Remember, speaking gigs shouldn’t operate in isolation from digital channels. Video and audio recordings, photos, slide decks, and Q&As can all be repurposed into other forms of content. And connections made in real-life can be taken online.
Make personal branding a priority and develop a process
Remember, every team member has the potential to develop a strong personal brand. Each person has a unique and original viewpoint, and a set of experiences which can educate others in your industry. The more representatives you have sharing unique knowledge, the more credible the whole brand becomes.
Every single person on the team has the ability to:
- Tap into their experiences to find compelling stories
- Create and distribute high-quality content (or partner with a writer)
- Build out their LinkedIn profile and stay active on the platform
- Test themselves at public speaking opportunities
To generate consistent leads through personal branding initiatives, you need to make it an accepted priority for the whole team. Your brand is the sum of its parts, so it’s important to champion those who step-up to share their knowledge and try to grow their own audience.
This also helps with employer branding, because it shows talented candidates that you value employees and that you empower them to build their own individual influence in the industry.
The key to generating B2B leads through a personal brand is to consistently add value to your community, tell real-world stories, and contribute meaningful insights and experiences.

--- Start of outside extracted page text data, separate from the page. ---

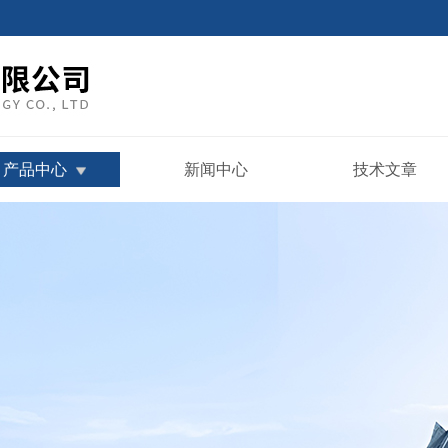
产品中心
新闻中心
技术文章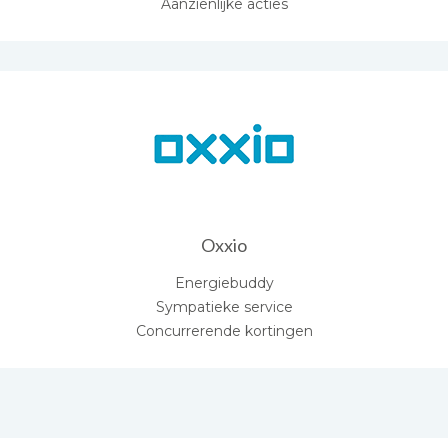
Aanzienlijke acties
Oxxio
Energiebuddy
Sympatieke service
Concurrerende kortingen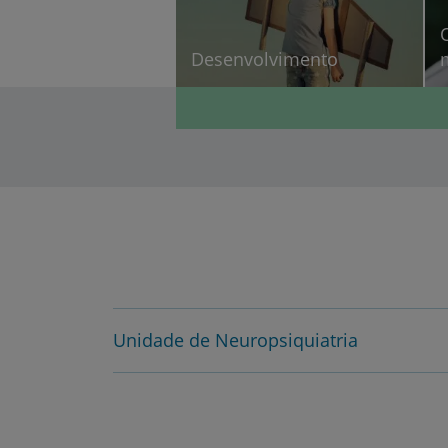
Desenvolvimento
Unidade de Neuropsiquiatria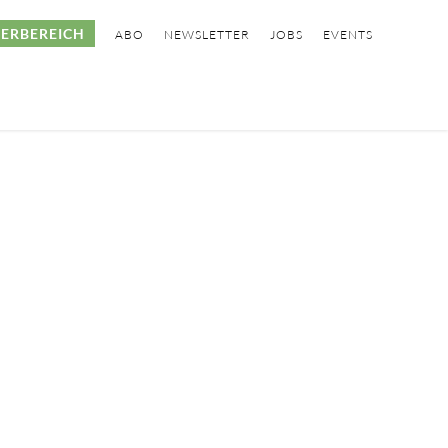
ERBEREICH
ABO
NEWSLETTER
JOBS
EVENTS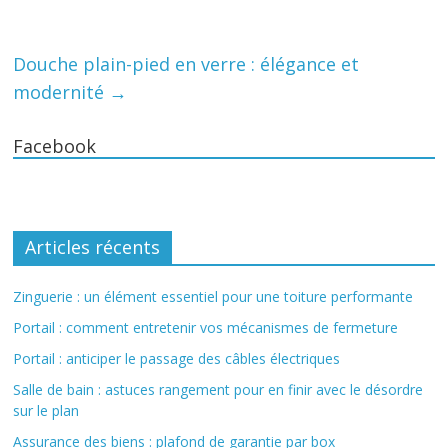
Douche plain-pied en verre : élégance et
modernité
→
Facebook
Articles récents
Zinguerie : un élément essentiel pour une toiture performante
Portail : comment entretenir vos mécanismes de fermeture
Portail : anticiper le passage des câbles électriques
Salle de bain : astuces rangement pour en finir avec le désordre
sur le plan
Assurance des biens : plafond de garantie par box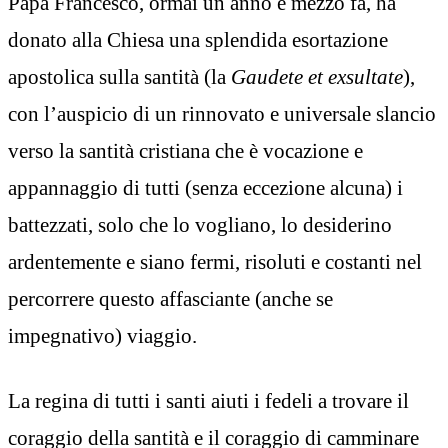
Papa Francesco, ormai un anno e mezzo fa, ha
donato alla Chiesa una splendida esortazione
apostolica sulla santità (la
Gaudete et exsultate
),
con l’auspicio di un rinnovato e universale slancio
verso la santità cristiana che è vocazione e
appannaggio di tutti (senza eccezione alcuna) i
battezzati, solo che lo vogliano, lo desiderino
ardentemente e siano fermi, risoluti e costanti nel
percorrere questo affasciante (anche se
impegnativo) viaggio.
La regina di tutti i santi aiuti i fedeli a trovare il
coraggio della santità e il coraggio di camminare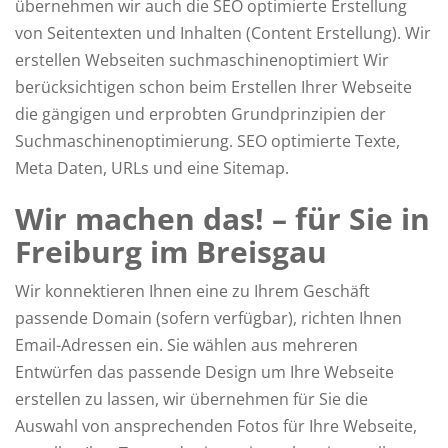
übernehmen wir auch die SEO optimierte Erstellung
von Seitentexten und Inhalten (Content Erstellung). Wir
erstellen Webseiten suchmaschinenoptimiert Wir
berücksichtigen schon beim Erstellen Ihrer Webseite
die gängigen und erprobten Grundprinzipien der
Suchmaschinenoptimierung. SEO optimierte Texte,
Meta Daten, URLs und eine Sitemap.
Wir machen das! – für Sie in
Freiburg im Breisgau
Wir konnektieren Ihnen eine zu Ihrem Geschäft
passende Domain (sofern verfügbar), richten Ihnen
Email-Adressen ein. Sie wählen aus mehreren
Entwürfen das passende Design um Ihre Webseite
erstellen zu lassen, wir übernehmen für Sie die
Auswahl von ansprechenden Fotos für Ihre Webseite,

Then you can develop a process for helping build and maintain the personal branding you’ve developed across the team. Formalize how much content you’ll create, document processes that you use, and formalize your repurposing processes.
If you professionalize your personal branding process, you’ll professionalize your personal brand.
This goes for the whole team. We can’t all become mainstream thought-leaders or influencers, but we can build a reputation for expertise in our niche. This reputation for expertise will give you an edge over competitors when a B2B buyer is considering who to work with.